Condition Display Name Description
answered Was Answered The poll received any response
answered_correct Was Answered Correctly The poll received the correct response
visible Is Visible The poll marker is currently visible
enabled Is Enabled The poll marker is currently interactive
clicked Has Been Clicked The viewer has clicked/tapped on the poll

Negating Conditions

Every condition can be negated by clicking the +/- toggle button that appears after you select both an element type and a condition. When negated, the condition checks for the opposite state:

Original Condition Negated Version
Has been Visited Hasn’t been Visited
Is Visible Is NOT Visible
Has Been Clicked Has NOT Been Clicked
Was Answered Correctly Wasn’t Answered Correctly
Is Enabled Is Disabled
Equal To NOT Equal To

The negate button displays NOT in red when active, making it visually obvious that the condition is inverted.

Warning

Be careful with negated conditions on the first slide or at the start of a presentation. For example, “IF Slide 2 Hasn’t been Visited” will be true at the start (because nothing has been visited yet), which might not be the logic you intend.

Managing Conditions

Editing a Condition

Click the pencil icon on a saved condition to switch it back into edit mode. Change any field and click the green checkmark to save.

Deleting a Condition

Click the trash icon on a saved condition to remove it from the behavior. The behavior will then fire unconditionally (unless other conditions remain).

Multiple Conditions

You can add more than one condition to a single behavior by clicking + Add Condition again after saving the first condition. Remember that multiple conditions use AND logic – all must be true.

Examples: Combining Actions with Conditions

Quiz Feedback

Goal: Show a “Correct!” marker only when the viewer answers a poll correctly.

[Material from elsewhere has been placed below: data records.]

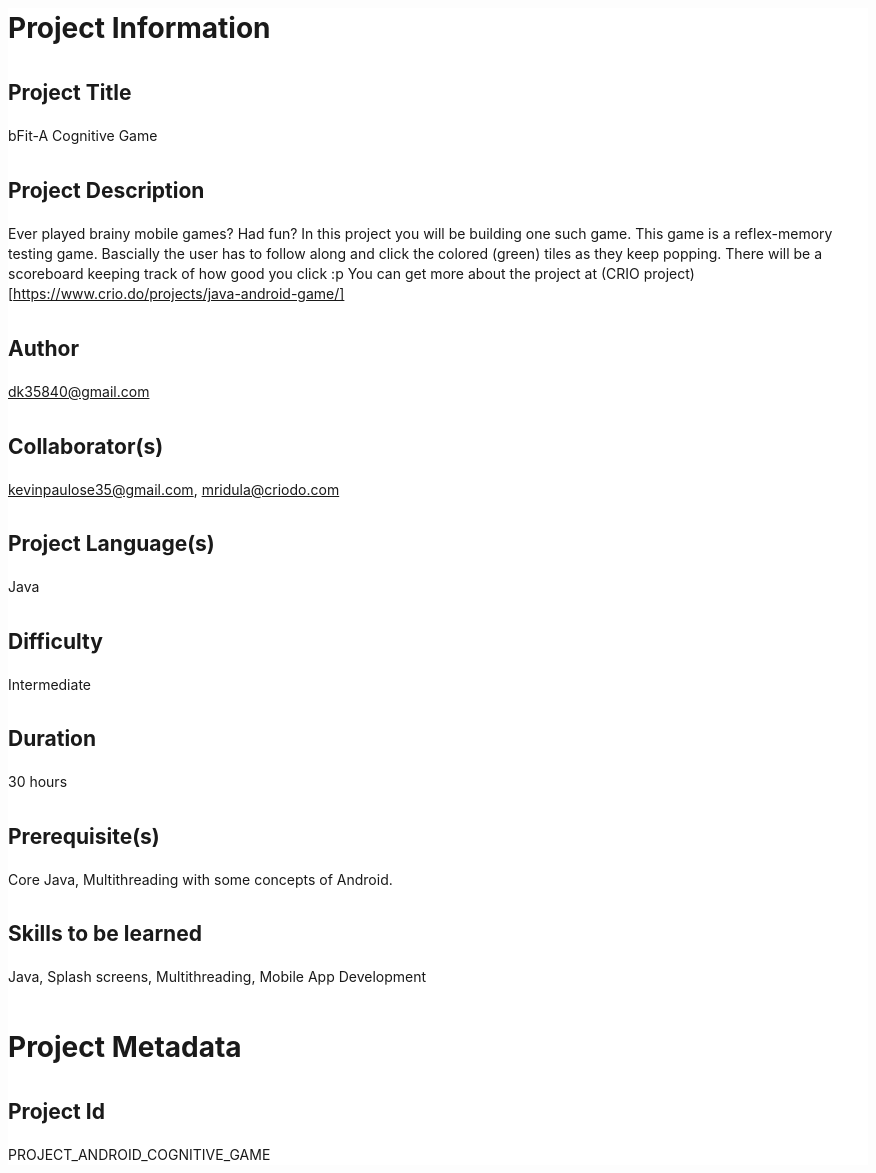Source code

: # **Project Information**
 
## Project Title
 
bFit-A Cognitive Game
 
## Project Description
Ever played brainy mobile games? Had fun? In this project you will be building one such game. This game is a reflex-memory testing game. Bascially the user has to follow along and click the colored (green) tiles as they keep popping. There will be a scoreboard keeping track of how good you click :p
You can get more about the project at (CRIO project)[https://www.crio.do/projects/java-android-game/] 
## Author
 
dk35840@gmail.com
<br>
 
## Collaborator(s)
 
kevinpaulose35@gmail.com, mridula@criodo.com
<br>
 
## Project Language(s)
 
Java
<br>
 
## Difficulty
Intermediate
<br>
 
## **Duration**
30 hours
 
## **Prerequisite(s)**
Core Java, Multithreading with some concepts of Android.
 
## **Skills to be learned**
Java, Splash screens, Multithreading, Mobile App Development
 
# **Project Metadata**
 
## **Project Id**
PROJECT_ANDROID_COGNITIVE_GAME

  1. Create a text marker with the text “Correct!” and set it to hidden by default (using the Hidden prop in marker options)
  2. Add a behavior to the poll marker:
    • Trigger: Click (or use poll option triggers)
    • Action: Show
    • Target: The “Correct!” text marker
  3. Add a condition to this behavior:
    • Element Type: Poll
    • Target: The same poll marker
    • Condition: Was Answered Correctly

Now the “Correct!” text only appears if the viewer selected the right answer.

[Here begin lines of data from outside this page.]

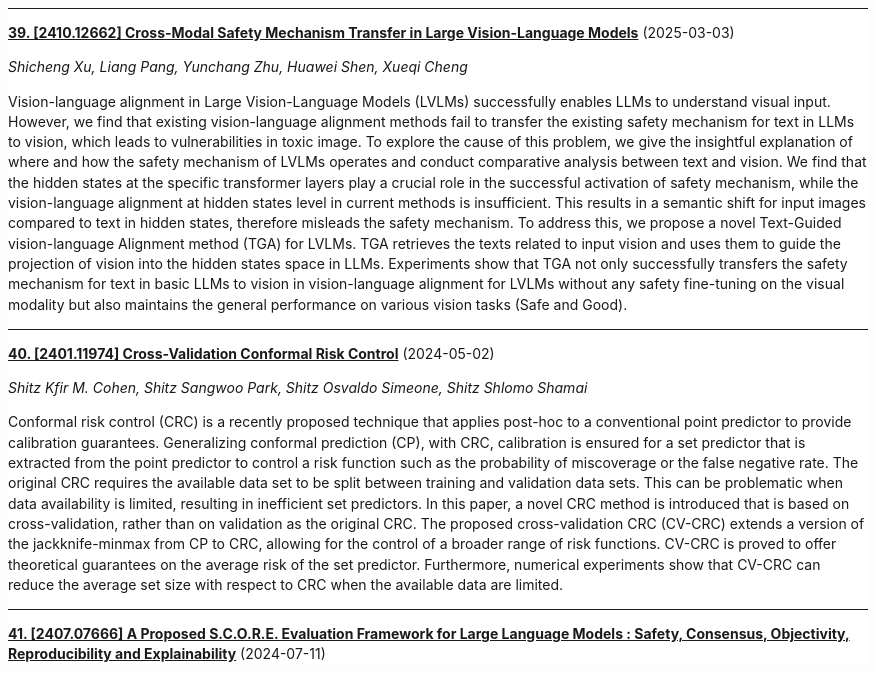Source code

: 
---

**[39. [2410.12662] Cross-Modal Safety Mechanism Transfer in Large Vision-Language Models](https://arxiv.org/pdf/2410.12662.pdf)** (2025-03-03)

*Shicheng Xu, Liang Pang, Yunchang Zhu, Huawei Shen, Xueqi Cheng*

  Vision-language alignment in Large Vision-Language Models (LVLMs)
successfully enables LLMs to understand visual input. However, we find that
existing vision-language alignment methods fail to transfer the existing safety
mechanism for text in LLMs to vision, which leads to vulnerabilities in toxic
image. To explore the cause of this problem, we give the insightful explanation
of where and how the safety mechanism of LVLMs operates and conduct comparative
analysis between text and vision. We find that the hidden states at the
specific transformer layers play a crucial role in the successful activation of
safety mechanism, while the vision-language alignment at hidden states level in
current methods is insufficient. This results in a semantic shift for input
images compared to text in hidden states, therefore misleads the safety
mechanism. To address this, we propose a novel Text-Guided vision-language
Alignment method (TGA) for LVLMs. TGA retrieves the texts related to input
vision and uses them to guide the projection of vision into the hidden states
space in LLMs. Experiments show that TGA not only successfully transfers the
safety mechanism for text in basic LLMs to vision in vision-language alignment
for LVLMs without any safety fine-tuning on the visual modality but also
maintains the general performance on various vision tasks (Safe and Good).


---

**[40. [2401.11974] Cross-Validation Conformal Risk Control](https://arxiv.org/pdf/2401.11974.pdf)** (2024-05-02)

*Shitz  Kfir M. Cohen, Shitz  Sangwoo Park, Shitz  Osvaldo Simeone, Shitz  Shlomo Shamai*

  Conformal risk control (CRC) is a recently proposed technique that applies
post-hoc to a conventional point predictor to provide calibration guarantees.
Generalizing conformal prediction (CP), with CRC, calibration is ensured for a
set predictor that is extracted from the point predictor to control a risk
function such as the probability of miscoverage or the false negative rate. The
original CRC requires the available data set to be split between training and
validation data sets. This can be problematic when data availability is
limited, resulting in inefficient set predictors. In this paper, a novel CRC
method is introduced that is based on cross-validation, rather than on
validation as the original CRC. The proposed cross-validation CRC (CV-CRC)
extends a version of the jackknife-minmax from CP to CRC, allowing for the
control of a broader range of risk functions. CV-CRC is proved to offer
theoretical guarantees on the average risk of the set predictor. Furthermore,
numerical experiments show that CV-CRC can reduce the average set size with
respect to CRC when the available data are limited.


---

**[41. [2407.07666] A Proposed S.C.O.R.E. Evaluation Framework for Large Language Models :
  Safety, Consensus, Objectivity, Reproducibility and Explainability](https://arxiv.org/pdf/2407.07666.pdf)** (2024-07-11)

Gate Navigation Behind Completion

Goal: Prevent the viewer from advancing to the next slide until they have interacted with a specific marker.

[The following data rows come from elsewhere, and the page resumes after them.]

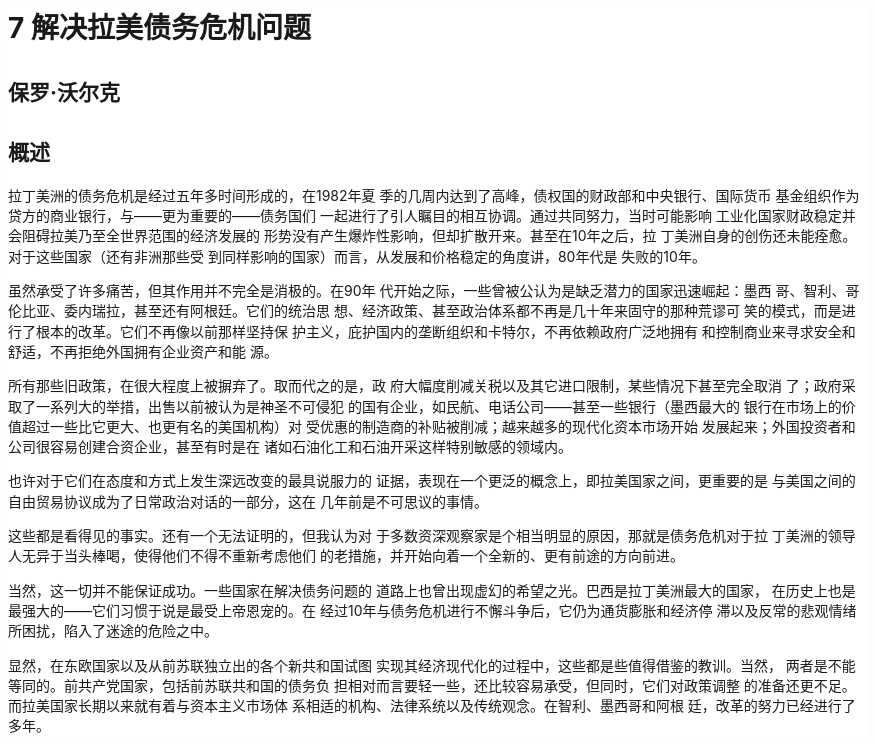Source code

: # 7 解决拉美债务危机问题

## 保罗·沃尔克

## 概述

  拉丁美洲的债务危机是经过五年多时间形成的，在1982年夏
季的几周内达到了高峰，债权国的财政部和中央银行、国际货币
基金组织作为贷方的商业银行，与——更为重要的——债务国们
一起进行了引人瞩目的相互协调。通过共同努力，当时可能影响
工业化国家财政稳定并会阻碍拉美乃至全世界范围的经济发展的
形势没有产生爆炸性影响，但却扩散开来。甚至在10年之后，拉
丁美洲自身的创伤还未能痊愈。对于这些国家（还有非洲那些受
到同样影响的国家）而言，从发展和价格稳定的角度讲，80年代是
失败的10年。

  虽然承受了许多痛苦，但其作用并不完全是消极的。在90年
代开始之际，一些曾被公认为是缺乏潜力的国家迅速崛起：墨西
哥、智利、哥伦比亚、委内瑞拉，甚至还有阿根廷。它们的统治思
想、经济政策、甚至政治体系都不再是几十年来固守的那种荒谬可
笑的模式，而是进行了根本的改革。它们不再像以前那样坚持保
护主义，庇护国内的垄断组织和卡特尔，不再依赖政府广泛地拥有
和控制商业来寻求安全和舒适，不再拒绝外国拥有企业资产和能
源。

  所有那些旧政策，在很大程度上被摒弃了。取而代之的是，政
府大幅度削减关税以及其它进口限制，某些情况下甚至完全取消
了；政府采取了一系列大的举措，出售以前被认为是神圣不可侵犯
的国有企业，如民航、电话公司——甚至一些银行（墨西最大的
银行在市场上的价值超过一些比它更大、也更有名的美国机构）对
受优惠的制造商的补贴被削减；越来越多的现代化资本市场开始
发展起来；外国投资者和公司很容易创建合资企业，甚至有时是在
诸如石油化工和石油开采这样特别敏感的领域内。

  也许对于它们在态度和方式上发生深远改变的最具说服力的
证据，表现在一个更泛的概念上，即拉美国家之间，更重要的是
与美国之间的自由贸易协议成为了日常政治对话的一部分，这在
几年前是不可思议的事情。

  这些都是看得见的事实。还有一个无法证明的，但我认为对
于多数资深观察家是个相当明显的原因，那就是债务危机对于拉
丁美洲的领导人无异于当头棒喝，使得他们不得不重新考虑他们
的老措施，并开始向着一个全新的、更有前途的方向前进。

  当然，这一切并不能保证成功。一些国家在解决债务问题的
道路上也曾出现虚幻的希望之光。巴西是拉丁美洲最大的国家，
在历史上也是最强大的——它们习惯于说是最受上帝恩宠的。在
经过10年与债务危机进行不懈斗争后，它仍为通货膨胀和经济停
滞以及反常的悲观情绪所困扰，陷入了迷途的危险之中。

  显然，在东欧国家以及从前苏联独立出的各个新共和国试图
实现其经济现代化的过程中，这些都是些值得借鉴的教训。当然，
两者是不能等同的。前共产党国家，包括前苏联共和国的债务负
担相对而言要轻一些，还比较容易承受，但同时，它们对政策调整
的准备还更不足。而拉美国家长期以来就有着与资本主义市场体
系相适的机构、法律系统以及传统观念。在智利、墨西哥和阿根
廷，改革的努力已经进行了多年。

  1. Add a “Next” button marker (e.g., a shape or icon)
  2. Add a behavior to the “Next” button:
    • Trigger: Click
    • Action: Go
    • Target: Next Slide
  3. Add a condition:
    • Element Type: Object
    • Target: The marker they must interact with first
    • Condition: Has Been Clicked

The “Next” button only navigates when the viewer has clicked the required marker.

Score-Based Branching

Goal: Navigate to a different slide based on the viewer’s score.

  1. Create a “Results” button marker
  2. Add two behaviors to the button, both with Click trigger:
    • Behavior 1: Go to “Pass” slide, with condition: Global Score Greater Than 70
    • Behavior 2: Go to “Fail” slide, with condition: Global Score Less or Equal to 70

When clicked, only the behavior whose condition is true will execute.

Tip

To build OR-style logic (do X if condition A or condition B is true), create separate behaviors for the same trigger – one with condition A and one with condition B. Since each behavior is evaluated independently, either one will fire when its condition is met.

Reveal After Visiting Another Slide

Goal: Show a summary marker only after the viewer has visited Slide 3.

  1. Create a text or image marker on Slide 1 and set it to hidden
  2. Add a behavior to the slide background (or use an Idle trigger):
    • Trigger: Idle
    • Action: Show
    • Target: The hidden summary marker
  3. Add a condition:
    • Element Type: Slide
    • Target: Slide 3
    • Condition: Has been Visited

Every time the viewer returns to Slide 1, the idle trigger checks whether Slide 3 has been visited. If so, the summary marker is revealed.